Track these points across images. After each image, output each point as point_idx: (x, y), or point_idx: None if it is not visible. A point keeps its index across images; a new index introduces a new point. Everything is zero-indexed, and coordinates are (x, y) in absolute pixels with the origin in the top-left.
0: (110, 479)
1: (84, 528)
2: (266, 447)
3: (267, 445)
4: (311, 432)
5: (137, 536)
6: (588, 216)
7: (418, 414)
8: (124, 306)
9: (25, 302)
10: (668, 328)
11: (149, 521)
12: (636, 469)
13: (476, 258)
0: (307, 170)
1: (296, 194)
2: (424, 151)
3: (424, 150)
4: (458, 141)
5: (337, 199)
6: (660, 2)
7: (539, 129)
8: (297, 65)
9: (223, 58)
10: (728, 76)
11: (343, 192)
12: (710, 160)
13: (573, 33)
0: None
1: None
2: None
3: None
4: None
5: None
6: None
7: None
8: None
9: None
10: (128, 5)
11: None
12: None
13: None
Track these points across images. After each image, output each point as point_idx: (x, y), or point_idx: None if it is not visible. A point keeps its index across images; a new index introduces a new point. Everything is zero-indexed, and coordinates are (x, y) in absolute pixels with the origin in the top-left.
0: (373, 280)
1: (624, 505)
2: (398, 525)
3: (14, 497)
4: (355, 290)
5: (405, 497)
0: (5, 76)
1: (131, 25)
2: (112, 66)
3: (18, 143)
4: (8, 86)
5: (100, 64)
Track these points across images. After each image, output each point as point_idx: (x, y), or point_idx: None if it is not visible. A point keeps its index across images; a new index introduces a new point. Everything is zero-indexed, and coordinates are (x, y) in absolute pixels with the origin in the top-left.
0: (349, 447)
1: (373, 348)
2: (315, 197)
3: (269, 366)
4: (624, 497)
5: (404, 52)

+--

• Objectif
Convertissez l'ensemble des lignes ci-dessus en une liste JSON de chaînes, à raison d'une chaîne par ligne, sans reprendre les lignes vides.

• Corrigé
[
  "Track these points across images. After each image, output each point as point_idx: (x, y), or point_idx: None if it is not visible. A point keeps its index across images; a new index introduces a new point. Everything is zero-indexed, and coordinates are (x, y) in absolute pixels with the origin in the top-left.",
  "0: (110, 479)",
  "1: (84, 528)",
  "2: (266, 447)",
  "3: (267, 445)",
  "4: (311, 432)",
  "5: (137, 536)",
  "6: (588, 216)",
  "7: (418, 414)",
  "8: (124, 306)",
  "9: (25, 302)",
  "10: (668, 328)",
  "11: (149, 521)",
  "12: (636, 469)",
  "13: (476, 258)",
  "0: (307, 170)",
  "1: (296, 194)",
  "2: (424, 151)",
  "3: (424, 150)",
  "4: (458, 141)",
  "5: (337, 199)",
  "6: (660, 2)",
  "7: (539, 129)",
  "8: (297, 65)",
  "9: (223, 58)",
  "10: (728, 76)",
  "11: (343, 192)",
  "12: (710, 160)",
  "13: (573, 33)",
  "0: None",
  "1: None",
  "2: None",
  "3: None",
  "4: None",
  "5: None",
  "6: None",
  "7: None",
  "8: None",
  "9: None",
  "10: (128, 5)",
  "11: None",
  "12: None",
  "13: None",
  "Track these points across images. After each image, output each point as point_idx: (x, y), or point_idx: None if it is not visible. A point keeps its index across images; a new index introduces a new point. Everything is zero-indexed, and coordinates are (x, y) in absolute pixels with the origin in the top-left.",
  "0: (373, 280)",
  "1: (624, 505)",
  "2: (398, 525)",
  "3: (14, 497)",
  "4: (355, 290)",
  "5: (405, 497)",
  "0: (5, 76)",
  "1: (131, 25)",
  "2: (112, 66)",
  "3: (18, 143)",
  "4: (8, 86)",
  "5: (100, 64)",
  "Track these points across images. After each image, output each point as point_idx: (x, y), or point_idx: None if it is not visible. A point keeps its index across images; a new index introduces a new point. Everything is zero-indexed, and coordinates are (x, y) in absolute pixels with the origin in the top-left.",
  "0: (349, 447)",
  "1: (373, 348)",
  "2: (315, 197)",
  "3: (269, 366)",
  "4: (624, 497)",
  "5: (404, 52)"
]